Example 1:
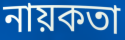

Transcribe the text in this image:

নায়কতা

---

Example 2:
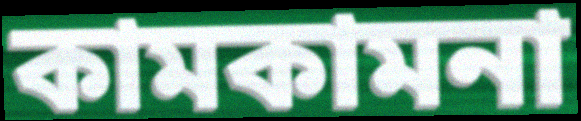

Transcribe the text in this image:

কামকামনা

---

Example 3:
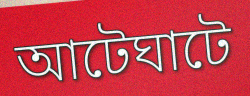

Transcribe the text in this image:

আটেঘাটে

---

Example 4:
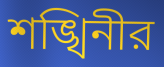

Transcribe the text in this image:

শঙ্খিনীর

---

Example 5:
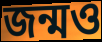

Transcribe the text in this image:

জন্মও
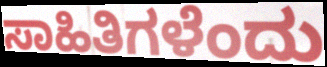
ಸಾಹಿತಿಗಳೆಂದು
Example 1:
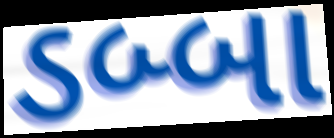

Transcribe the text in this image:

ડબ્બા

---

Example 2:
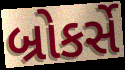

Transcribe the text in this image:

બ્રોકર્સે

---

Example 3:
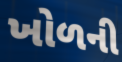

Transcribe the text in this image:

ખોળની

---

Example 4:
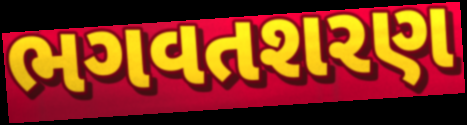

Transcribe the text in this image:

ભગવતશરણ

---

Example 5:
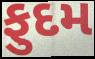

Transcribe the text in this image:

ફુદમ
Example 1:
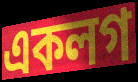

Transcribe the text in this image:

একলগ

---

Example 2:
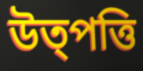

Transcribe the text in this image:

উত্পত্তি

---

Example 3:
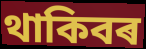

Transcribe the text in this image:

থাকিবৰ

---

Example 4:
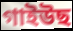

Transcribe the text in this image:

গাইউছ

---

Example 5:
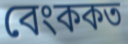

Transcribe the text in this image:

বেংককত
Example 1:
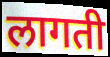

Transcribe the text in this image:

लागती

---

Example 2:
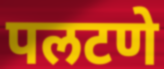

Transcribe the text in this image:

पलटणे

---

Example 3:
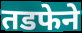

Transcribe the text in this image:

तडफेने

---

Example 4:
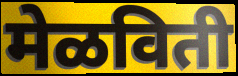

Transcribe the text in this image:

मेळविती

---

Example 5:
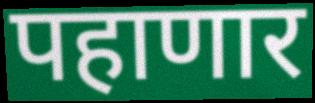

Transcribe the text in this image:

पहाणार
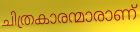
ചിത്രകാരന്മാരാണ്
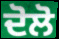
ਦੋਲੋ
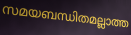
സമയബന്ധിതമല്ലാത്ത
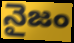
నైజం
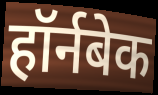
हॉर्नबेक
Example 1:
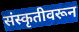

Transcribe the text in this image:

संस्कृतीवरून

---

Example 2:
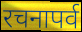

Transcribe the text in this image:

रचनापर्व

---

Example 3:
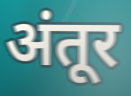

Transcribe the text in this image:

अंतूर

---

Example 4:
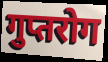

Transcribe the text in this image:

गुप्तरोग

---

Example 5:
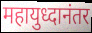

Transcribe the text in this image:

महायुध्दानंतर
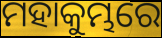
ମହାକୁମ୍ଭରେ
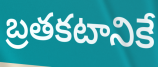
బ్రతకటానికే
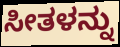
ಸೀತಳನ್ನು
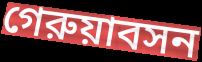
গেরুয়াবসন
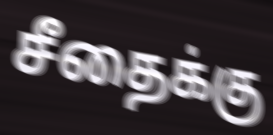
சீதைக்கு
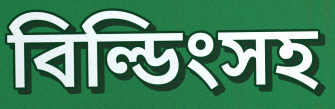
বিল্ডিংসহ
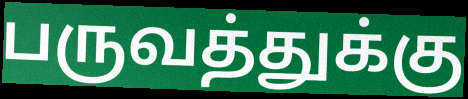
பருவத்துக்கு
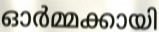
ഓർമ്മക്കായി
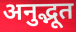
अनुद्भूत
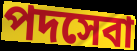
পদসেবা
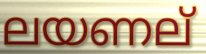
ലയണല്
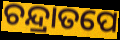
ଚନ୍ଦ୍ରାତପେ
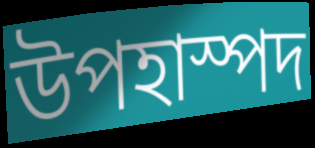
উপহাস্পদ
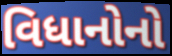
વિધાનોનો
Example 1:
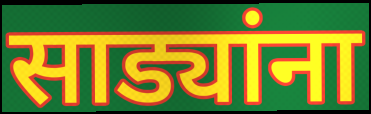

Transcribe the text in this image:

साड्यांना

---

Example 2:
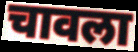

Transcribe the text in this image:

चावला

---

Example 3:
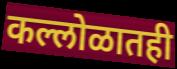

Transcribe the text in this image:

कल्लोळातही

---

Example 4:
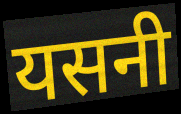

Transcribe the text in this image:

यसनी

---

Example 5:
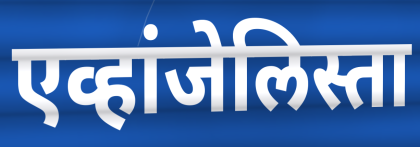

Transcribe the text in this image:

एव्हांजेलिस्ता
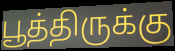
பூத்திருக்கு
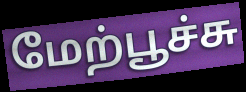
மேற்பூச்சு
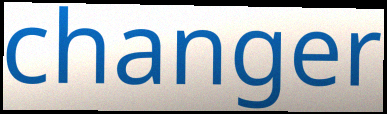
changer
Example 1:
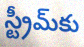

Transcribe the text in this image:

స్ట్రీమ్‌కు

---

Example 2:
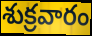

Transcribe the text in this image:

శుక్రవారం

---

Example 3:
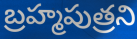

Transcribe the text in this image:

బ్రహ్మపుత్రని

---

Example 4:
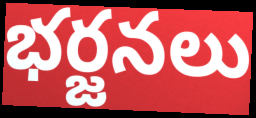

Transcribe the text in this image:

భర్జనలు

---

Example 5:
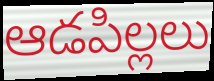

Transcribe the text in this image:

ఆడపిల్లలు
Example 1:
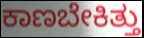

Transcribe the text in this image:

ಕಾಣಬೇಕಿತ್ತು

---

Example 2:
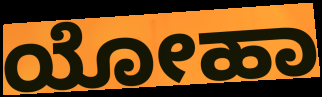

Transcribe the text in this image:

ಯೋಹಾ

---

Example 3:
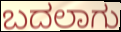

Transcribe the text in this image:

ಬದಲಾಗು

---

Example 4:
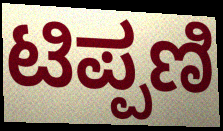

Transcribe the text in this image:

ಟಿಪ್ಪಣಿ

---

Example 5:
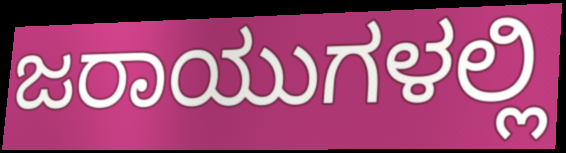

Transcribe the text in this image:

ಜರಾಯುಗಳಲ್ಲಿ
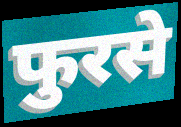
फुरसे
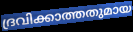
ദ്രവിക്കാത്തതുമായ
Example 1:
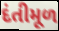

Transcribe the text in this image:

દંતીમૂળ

EXERCISE INSTRUCTIONS: The finished copy should match the data above word for word and contain no pictures.

EXERCISE SOLUTION:
Example 1:

Transcribe the text in this image:

নায়কতা

---

Example 2:

Transcribe the text in this image:

কামকামনা

---

Example 3:

Transcribe the text in this image:

আটেঘাটে

---

Example 4:

Transcribe the text in this image:

শঙ্খিনীর

---

Example 5:

Transcribe the text in this image:

জন্মও
ಸಾಹಿತಿಗಳೆಂದು
Example 1:

Transcribe the text in this image:

ડબ્બા

---

Example 2:

Transcribe the text in this image:

બ્રોકર્સે

---

Example 3:

Transcribe the text in this image:

ખોળની

---

Example 4:

Transcribe the text in this image:

ભગવતશરણ

---

Example 5:

Transcribe the text in this image:

ફુદમ
Example 1:

Transcribe the text in this image:

একলগ

---

Example 2:

Transcribe the text in this image:

উত্পত্তি

---

Example 3:

Transcribe the text in this image:

থাকিবৰ

---

Example 4:

Transcribe the text in this image:

গাইউছ

---

Example 5:

Transcribe the text in this image:

বেংককত
Example 1:

Transcribe the text in this image:

लागती

---

Example 2:

Transcribe the text in this image:

पलटणे

---

Example 3:

Transcribe the text in this image:

तडफेने

---

Example 4:

Transcribe the text in this image:

मेळविती

---

Example 5:

Transcribe the text in this image:

पहाणार
ചിത്രകാരന്മാരാണ്
ਦੋਲੋ
സമയബന്ധിതമല്ലാത്ത
నైజం
हॉर्नबेक
Example 1:

Transcribe the text in this image:

संस्कृतीवरून

---

Example 2:

Transcribe the text in this image:

रचनापर्व

---

Example 3:

Transcribe the text in this image:

अंतूर

---

Example 4:

Transcribe the text in this image:

गुप्तरोग

---

Example 5:

Transcribe the text in this image:

महायुध्दानंतर
ମହାକୁମ୍ଭରେ
బ్రతకటానికే
ಸೀತಳನ್ನು
গেরুয়াবসন
சீதைக்கு
বিল্ডিংসহ
பருவத்துக்கு
ഓർമ്മക്കായി
अनुद्भूत
পদসেবা
ലയണല്
ଚନ୍ଦ୍ରାତପେ
উপহাস্পদ
વિધાનોનો
Example 1:

Transcribe the text in this image:

साड्यांना

---

Example 2:

Transcribe the text in this image:

चावला

---

Example 3:

Transcribe the text in this image:

कल्लोळातही

---

Example 4:

Transcribe the text in this image:

यसनी

---

Example 5:

Transcribe the text in this image:

एव्हांजेलिस्ता
பூத்திருக்கு
மேற்பூச்சு
changer
Example 1:

Transcribe the text in this image:

స్ట్రీమ్‌కు

---

Example 2:

Transcribe the text in this image:

శుక్రవారం

---

Example 3:

Transcribe the text in this image:

బ్రహ్మపుత్రని

---

Example 4:

Transcribe the text in this image:

భర్జనలు

---

Example 5:

Transcribe the text in this image:

ఆడపిల్లలు
Example 1:

Transcribe the text in this image:

ಕಾಣಬೇಕಿತ್ತು

---

Example 2:

Transcribe the text in this image:

ಯೋಹಾ

---

Example 3:

Transcribe the text in this image:

ಬದಲಾಗು

---

Example 4:

Transcribe the text in this image:

ಟಿಪ್ಪಣಿ

---

Example 5:

Transcribe the text in this image:

ಜರಾಯುಗಳಲ್ಲಿ
फुरसे
ദ്രവിക്കാത്തതുമായ
Example 1:

Transcribe the text in this image:

દંતીમૂળ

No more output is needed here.